The theme of many contributions was on the lines of what I said in my contribution, that the problems of Lebanon cannot be solved without a more general settlement in the Middle East where long-standing conflicts remain fraught with danger for overall international peace and security. Ireland has been able, to do something, particularly as a member of the European Community Troika. Here again, I am afraid I have to take issue with Senator Norris because he talked about the Minister for Foreign Affairs running around making comments in small rooms. I may be doing him a little injustice there. The Troika is a very powerful unit. It represents the Presidency of the Foreign Affairs Council, France, Spain and Ireland. It is a very powerful unit within the European Community. Any efforts that we can make thorugh the Troika, either now, during our Presidency, or at this time next year, we will continue to make.

We, as a Government, and past Governments, have recognised Israel's right to exist in security. That has been the core of our policy but, as has been pointed out, the PLO have made a positive step forward by renouncing their position and by effectively making the position, which has been advocated by the Twelve, their position, that is that any lasting, comprehensive or just settlement of the Arab-Israeli conflict must do two things. It must guarantee security for Israel and it also must guarantee self-determination for the Palestinian people.

The 12 members of the European Community approach the resolution of the Middle East problems from the viewpoint of the rights of all people — let me emphasise all people — in the region to live in peace and security with justice. As a small country, as was mentioned by many Senators, without any large vested interest in the area, we have a particular contribution to make to the Twelve's policy. We will also have an opportunity, during our Presidency, to play an even greater role. I can reassure the Seanad that we shall avail of that opportunity to the full, to seek any initiative to help formulate a lasting and peaceful solution to the problems of the Middle East.

Question put and agreed to.

Acting Chairman

When is it proposed to sit again?

On Wednesday next, at 2.30 p.m. I would like to thank the Minister for his comprehensive address to the motion. There are people who would suggest that Middle East motions are not appropriate. I believe that it is very appropriate that we should discuss a motion of this nature. I thank the Senators who contributed to it. I want particularly to thank the Minister for the manner in which he addressed the motion.

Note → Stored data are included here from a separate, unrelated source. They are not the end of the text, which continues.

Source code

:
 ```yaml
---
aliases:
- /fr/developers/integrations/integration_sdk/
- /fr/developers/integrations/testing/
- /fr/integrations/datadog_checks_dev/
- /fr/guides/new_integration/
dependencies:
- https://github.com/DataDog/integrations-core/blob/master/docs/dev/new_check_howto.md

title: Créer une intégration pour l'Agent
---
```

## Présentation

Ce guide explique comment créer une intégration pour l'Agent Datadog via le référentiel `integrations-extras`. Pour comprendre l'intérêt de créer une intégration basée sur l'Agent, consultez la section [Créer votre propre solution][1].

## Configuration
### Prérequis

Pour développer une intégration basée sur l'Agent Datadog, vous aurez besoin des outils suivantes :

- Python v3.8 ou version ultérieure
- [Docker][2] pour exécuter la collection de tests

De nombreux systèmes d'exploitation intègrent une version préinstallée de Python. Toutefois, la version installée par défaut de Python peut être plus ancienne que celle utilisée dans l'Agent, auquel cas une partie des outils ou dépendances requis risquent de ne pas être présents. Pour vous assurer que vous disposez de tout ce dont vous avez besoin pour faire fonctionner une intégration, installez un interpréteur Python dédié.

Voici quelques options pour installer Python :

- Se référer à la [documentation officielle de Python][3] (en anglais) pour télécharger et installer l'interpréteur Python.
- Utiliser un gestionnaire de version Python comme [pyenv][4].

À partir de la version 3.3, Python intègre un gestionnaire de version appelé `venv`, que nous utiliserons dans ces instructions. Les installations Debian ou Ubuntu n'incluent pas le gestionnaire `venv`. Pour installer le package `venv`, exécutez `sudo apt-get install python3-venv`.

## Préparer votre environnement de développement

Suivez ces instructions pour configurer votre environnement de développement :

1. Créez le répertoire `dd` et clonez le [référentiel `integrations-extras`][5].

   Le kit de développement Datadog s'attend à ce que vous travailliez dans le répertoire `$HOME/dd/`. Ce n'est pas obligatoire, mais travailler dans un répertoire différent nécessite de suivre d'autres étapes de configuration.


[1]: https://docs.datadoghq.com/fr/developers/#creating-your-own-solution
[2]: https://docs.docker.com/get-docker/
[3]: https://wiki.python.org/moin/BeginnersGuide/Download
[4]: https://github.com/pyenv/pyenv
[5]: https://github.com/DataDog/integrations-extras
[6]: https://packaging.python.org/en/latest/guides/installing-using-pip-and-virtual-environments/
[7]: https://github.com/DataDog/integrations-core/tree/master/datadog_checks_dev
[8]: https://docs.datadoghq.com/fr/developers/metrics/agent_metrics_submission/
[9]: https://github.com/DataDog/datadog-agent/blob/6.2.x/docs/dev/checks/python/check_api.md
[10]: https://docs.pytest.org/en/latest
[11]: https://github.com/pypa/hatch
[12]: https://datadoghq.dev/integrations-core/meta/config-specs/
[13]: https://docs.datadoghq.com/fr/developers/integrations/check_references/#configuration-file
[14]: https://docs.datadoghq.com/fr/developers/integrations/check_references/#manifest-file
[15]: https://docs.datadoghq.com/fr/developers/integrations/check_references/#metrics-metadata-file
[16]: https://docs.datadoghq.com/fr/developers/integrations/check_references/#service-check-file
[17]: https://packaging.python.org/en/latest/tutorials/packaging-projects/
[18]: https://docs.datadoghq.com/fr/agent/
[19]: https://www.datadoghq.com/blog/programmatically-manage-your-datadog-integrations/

I would also like to add my voice to that. The contribution that the Minister of State at the Department of Foreign Affairs has made to discussion in this House over a period of time deserves to be noted. Whether we agree or disagree with things that he puts forward, his wealth of information and, indeed, his availability, has added signficantly to the level of debate here. Could I suggest that we take a sos until 2.30 p.m. and then take the Adjournment matter?

Before we do that, may I agree with what Senator O'Toole has said about the Minister?

Sitting suspended at 1.55 p.m. and resumed at 2.30 p.m.